Jusqu’à présent, cela a marché. Je suis arrivé à l’aéroport en pensant que Monderman n’avait pas fait seulement une expérience de circulation, mais quelque chose de beaucoup plus profond. Finalement, la phrase est de lui  :

«  Si vous traitez quelqu’un en idiot, il se comporte conformément au règlement, et c’est tout. Mais si vous lui donnez des responsabilités, il saura s’en servir.  »

8.

Fragments d’un journal qui n’existe pas

L’autre côté de la tour de Babel

J’ai passé toute la matinée à expliquer que je ne m’intéressais pas précisément aux musées et aux églises, mais aux habitants du pays, et qu’ainsi il vaudrait bien mieux que nous allions jusqu’au marché. Cependant, ils insistent  ; c’est jour férié, le marché est fermé.

«  Où allons-nous  ?

—  Une église.  » Je le savais.

«  Aujourd’hui on célèbre un saint très spécial pour nous, et très certainement pour vous aussi. Nous allons visiter le tombeau de ce saint. Mais ne posez pas de questions, et acceptez qu’il nous arrive parfois de réserver de bonnes surprises aux écrivains.

—  Combien de temps dure le trajet  ?

—  Vingt minutes.  »

Vingt minutes, c’est la réponse toute faite  : je sais évidemment qu’il va durer beaucoup plus longtemps. Mais jusqu’à présent ils ont respecté toutes mes demandes, mieux vaut céder cette fois.

Je suis à Erevan, en Arménie, ce dimanche matin. Je monte résigné dans la voiture, je vois au loin le mont Ararat couvert de neige, je contemple le paysage autour de moi. Si seulement je pouvais me promener par là, au lieu d’être enfermé dans cette boîte en fer-blanc. Mes amphitryons essaient d’être gentils, mais je suis distrait, acceptant stoïquement le «  programme touristique spécial  ». Ils finissent par laisser s’éteindre la conversation, et nous continuons en silence.

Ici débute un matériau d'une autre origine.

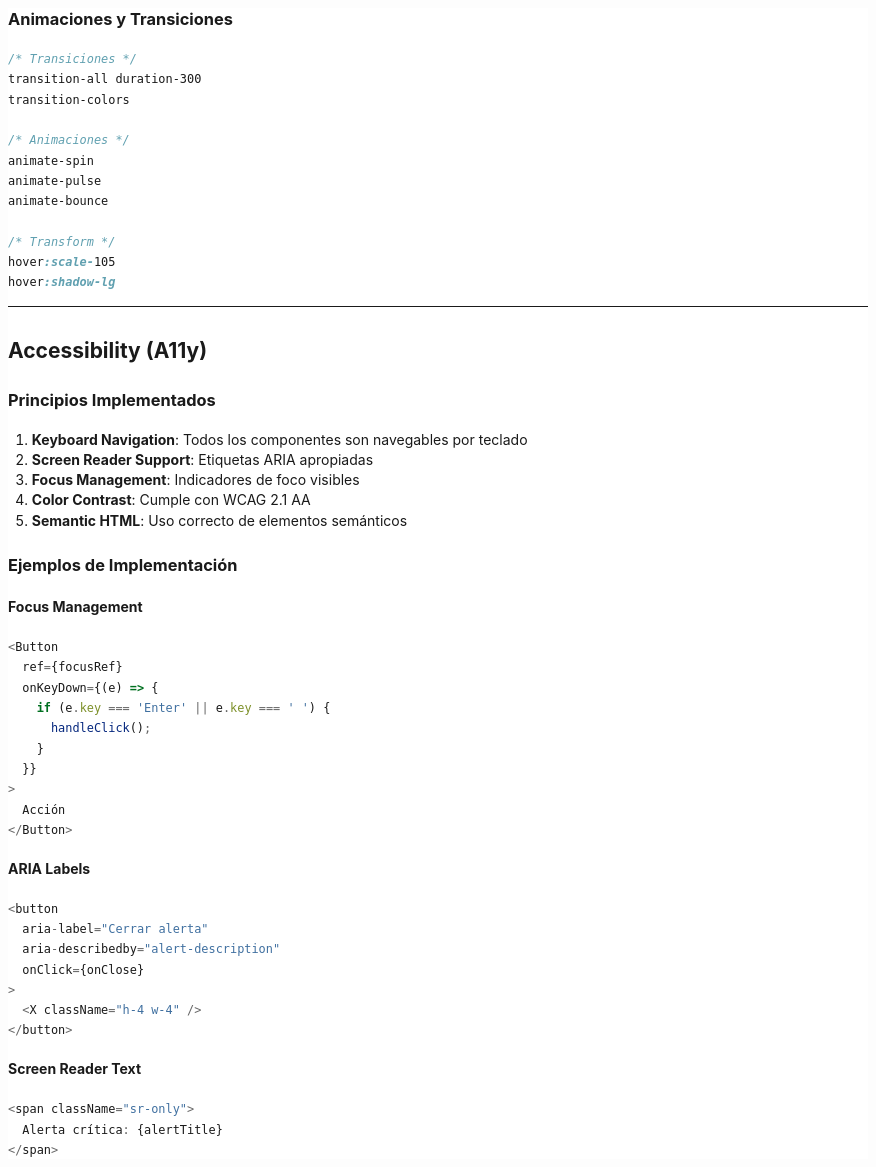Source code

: ### Animaciones y Transiciones
```css
/* Transiciones */
transition-all duration-300
transition-colors

/* Animaciones */
animate-spin
animate-pulse
animate-bounce

/* Transform */
hover:scale-105
hover:shadow-lg
```

---

## Accessibility (A11y)

### Principios Implementados

1. **Keyboard Navigation**: Todos los componentes son navegables por teclado
2. **Screen Reader Support**: Etiquetas ARIA apropiadas
3. **Focus Management**: Indicadores de foco visibles
4. **Color Contrast**: Cumple con WCAG 2.1 AA
5. **Semantic HTML**: Uso correcto de elementos semánticos

### Ejemplos de Implementación

#### Focus Management
```typescript
<Button 
  ref={focusRef}
  onKeyDown={(e) => {
    if (e.key === 'Enter' || e.key === ' ') {
      handleClick();
    }
  }}
>
  Acción
</Button>
```

#### ARIA Labels
```typescript
<button
  aria-label="Cerrar alerta"
  aria-describedby="alert-description"
  onClick={onClose}
>
  <X className="h-4 w-4" />
</button>
```

#### Screen Reader Text
```typescript
<span className="sr-only">
  Alerta crítica: {alertTitle}
</span>
```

Cinquante minutes plus tard (je le savais  !) nous arrivons dans une petite ville et nous nous dirigeons vers l’église bondée. Je vois qu’ils sont tous en costume et cravate, l’événement est très formel et je me sens ridicule car je porte simplement un tee-shirt et un jean. Je sors de la voiture, des gens de l’Union des écrivains m’attendent, m’offrent une fleur, me conduisent au milieu de la foule qui assiste à la messe, nous descendons un escalier derrière l’autel, et je me trouve devant un tombeau. Je comprends que le saint doit être enterré là, mais avant de déposer la fleur, je veux savoir précisément à qui je rends hommage.